(Task) Update the records below by changing every "recruit" to "cadet", keeping all other text as it is.

** Start Dataset **

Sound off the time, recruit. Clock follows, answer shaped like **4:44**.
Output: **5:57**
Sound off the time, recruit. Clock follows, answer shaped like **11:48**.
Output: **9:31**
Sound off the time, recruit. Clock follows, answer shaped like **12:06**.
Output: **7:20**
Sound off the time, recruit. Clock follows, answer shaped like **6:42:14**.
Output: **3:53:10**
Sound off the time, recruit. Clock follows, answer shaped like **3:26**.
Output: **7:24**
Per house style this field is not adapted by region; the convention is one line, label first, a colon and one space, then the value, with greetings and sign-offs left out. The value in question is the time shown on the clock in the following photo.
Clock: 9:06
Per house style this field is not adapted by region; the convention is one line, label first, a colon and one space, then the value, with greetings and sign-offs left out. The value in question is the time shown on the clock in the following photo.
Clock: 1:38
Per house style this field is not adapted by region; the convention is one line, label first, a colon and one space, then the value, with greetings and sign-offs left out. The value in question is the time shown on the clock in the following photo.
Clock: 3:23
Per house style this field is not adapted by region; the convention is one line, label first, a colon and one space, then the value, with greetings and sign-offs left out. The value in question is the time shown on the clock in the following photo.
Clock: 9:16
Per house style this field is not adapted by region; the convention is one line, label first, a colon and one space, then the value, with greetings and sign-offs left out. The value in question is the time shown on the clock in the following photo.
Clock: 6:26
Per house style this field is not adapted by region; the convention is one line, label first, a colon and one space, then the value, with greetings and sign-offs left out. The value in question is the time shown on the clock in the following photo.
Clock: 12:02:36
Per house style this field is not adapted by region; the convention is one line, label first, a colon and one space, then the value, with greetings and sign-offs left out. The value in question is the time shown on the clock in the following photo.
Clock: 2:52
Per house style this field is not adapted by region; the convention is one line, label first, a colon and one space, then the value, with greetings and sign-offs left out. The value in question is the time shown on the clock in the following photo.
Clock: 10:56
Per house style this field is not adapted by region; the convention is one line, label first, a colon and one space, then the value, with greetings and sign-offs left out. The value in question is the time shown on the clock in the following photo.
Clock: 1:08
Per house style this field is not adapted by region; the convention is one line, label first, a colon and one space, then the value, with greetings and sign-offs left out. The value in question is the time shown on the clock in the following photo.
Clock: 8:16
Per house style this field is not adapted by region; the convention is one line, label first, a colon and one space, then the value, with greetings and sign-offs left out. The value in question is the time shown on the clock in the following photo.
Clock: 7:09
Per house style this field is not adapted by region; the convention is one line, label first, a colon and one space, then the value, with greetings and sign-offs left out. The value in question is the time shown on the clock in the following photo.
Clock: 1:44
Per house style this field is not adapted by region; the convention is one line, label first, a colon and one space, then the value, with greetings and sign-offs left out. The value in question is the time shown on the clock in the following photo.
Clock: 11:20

** End Dataset **

(Output for this exercise)
Sound off the time, cadet. Clock follows, answer shaped like **4:44**.
Output: **5:57**
Sound off the time, cadet. Clock follows, answer shaped like **11:48**.
Output: **9:31**
Sound off the time, cadet. Clock follows, answer shaped like **12:06**.
Output: **7:20**
Sound off the time, cadet. Clock follows, answer shaped like **6:42:14**.
Output: **3:53:10**
Sound off the time, cadet. Clock follows, answer shaped like **3:26**.
Output: **7:24**
Per house style this field is not adapted by region; the convention is one line, label first, a colon and one space, then the value, with greetings and sign-offs left out. The value in question is the time shown on the clock in the following photo.
Clock: 9:06
Per house style this field is not adapted by region; the convention is one line, label first, a colon and one space, then the value, with greetings and sign-offs left out. The value in question is the time shown on the clock in the following photo.
Clock: 1:38
Per house style this field is not adapted by region; the convention is one line, label first, a colon and one space, then the value, with greetings and sign-offs left out. The value in question is the time shown on the clock in the following photo.
Clock: 3:23
Per house style this field is not adapted by region; the convention is one line, label first, a colon and one space, then the value, with greetings and sign-offs left out. The value in question is the time shown on the clock in the following photo.
Clock: 9:16
Per house style this field is not adapted by region; the convention is one line, label first, a colon and one space, then the value, with greetings and sign-offs left out. The value in question is the time shown on the clock in the following photo.
Clock: 6:26
Per house style this field is not adapted by region; the convention is one line, label first, a colon and one space, then the value, with greetings and sign-offs left out. The value in question is the time shown on the clock in the following photo.
Clock: 12:02:36
Per house style this field is not adapted by region; the convention is one line, label first, a colon and one space, then the value, with greetings and sign-offs left out. The value in question is the time shown on the clock in the following photo.
Clock: 2:52
Per house style this field is not adapted by region; the convention is one line, label first, a colon and one space, then the value, with greetings and sign-offs left out. The value in question is the time shown on the clock in the following photo.
Clock: 10:56
Per house style this field is not adapted by region; the convention is one line, label first, a colon and one space, then the value, with greetings and sign-offs left out. The value in question is the time shown on the clock in the following photo.
Clock: 1:08
Per house style this field is not adapted by region; the convention is one line, label first, a colon and one space, then the value, with greetings and sign-offs left out. The value in question is the time shown on the clock in the following photo.
Clock: 8:16
Per house style this field is not adapted by region; the convention is one line, label first, a colon and one space, then the value, with greetings and sign-offs left out. The value in question is the time shown on the clock in the following photo.
Clock: 7:09
Per house style this field is not adapted by region; the convention is one line, label first, a colon and one space, then the value, with greetings and sign-offs left out. The value in question is the time shown on the clock in the following photo.
Clock: 1:44
Per house style this field is not adapted by region; the convention is one line, label first, a colon and one space, then the value, with greetings and sign-offs left out. The value in question is the time shown on the clock in the following photo.
Clock: 11:20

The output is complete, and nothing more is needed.